Early Childhood Tooth Decay Linked to Unusual Collaboration of Bacteria and Fungi

Preschool children are susceptible to a from of tooth decay known as early childhood caries, and researchers have linked the occurrence of the painful and aggressive form of decay to a nefarious partnership between a bacterium and a fungus.

Early childhood caries, or ECC - also known as baby bottle tooth decay or bottle rot - can lead to tooth decay so severe that it requires a visit to the operating room for treatment.

According to the American Academy of Pediatric Dentistry, the consumption of liquids containing fermentable carbohydrates such as milk, juice and formula increases the risk of ECC.

For years, oral health professionals have linked ECC and other dental caries to the bacterium Streptococcus mutans. But according University of Pennsylvania School of Dental Medicine researcher Hyun Koo and his collaborators, the bacterium is not the sole microbial culprit in this form of childhood tooth decay.

In the most of the cases of ECC the researchers encountered, the bacterium was always present along with a fungus known as Candida albicans.
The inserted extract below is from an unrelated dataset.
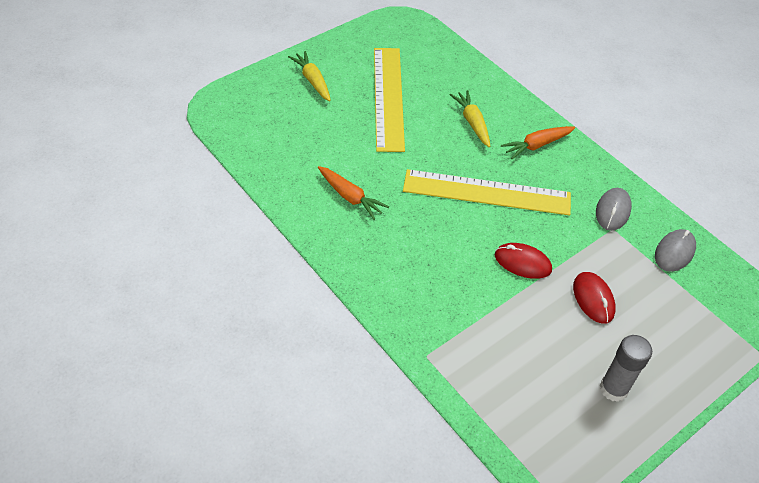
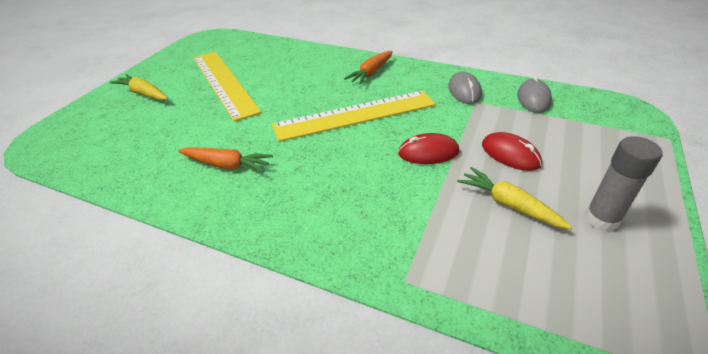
camera: 25 degrees left, 10 degrees down
yellow carrot [450,90,490,147] -> yellow carrot moved to [457,167,572,229]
The bacterium sticks to teeth by converting sugars into a sticky goo called extracellular polysaccharide (EPS.) The Candida fungus adheres mainly to the tongue and cheeks, but had rarely been seen in dental plaque.

"However, we and others noticed that Candida was very frequently observed in plaque from patients who have early childhood caries," Koo said. "We were puzzled! Candida usually does not associate with S. mutans, nor does it colonize teeth very effectively."

To explore this further, the researchers set up an experiment with laboratory rats. They found that in rats, Streptococcus mutans coupled with the fungus Candida albicans doubled the number of cavities and increased their severity as well.

The researchers discovered that the compound that that causes Streptococcus mutans to react with sugar and form EPS also enables the Candida fungus to produce a glue-like polymer in the presence of sugar, allowing it to do something it ordinarily cannot: adhere to teeth and bind to S. mutans.

When this happens, the fungus contributes to the bulk of plaque build-up on teeth.

"The combination of the two organisms led to a greatly enhanced production of the glue-like polymer, drastically boosting the ability of the bacterium and the fungus to colonize the teeth, increasing the bulk of the biofilms and the density of the infection," Koo said. "All that led to greatly elevated accumulation next to the teeth of the acid that dissolves enamel, leading to cavity formation."

"This represents a truly unique physical interaction where a bacterially-produced product attaches to and functions on the surface of an organism from another kingdom, converting this normally innocuous (with respect to teeth) fungus into a fierce stimulator of cariogenic biofilm formation," Koo added.

Koo and his collaborators will publish their research in the May edition of the journal Infection and Immunity.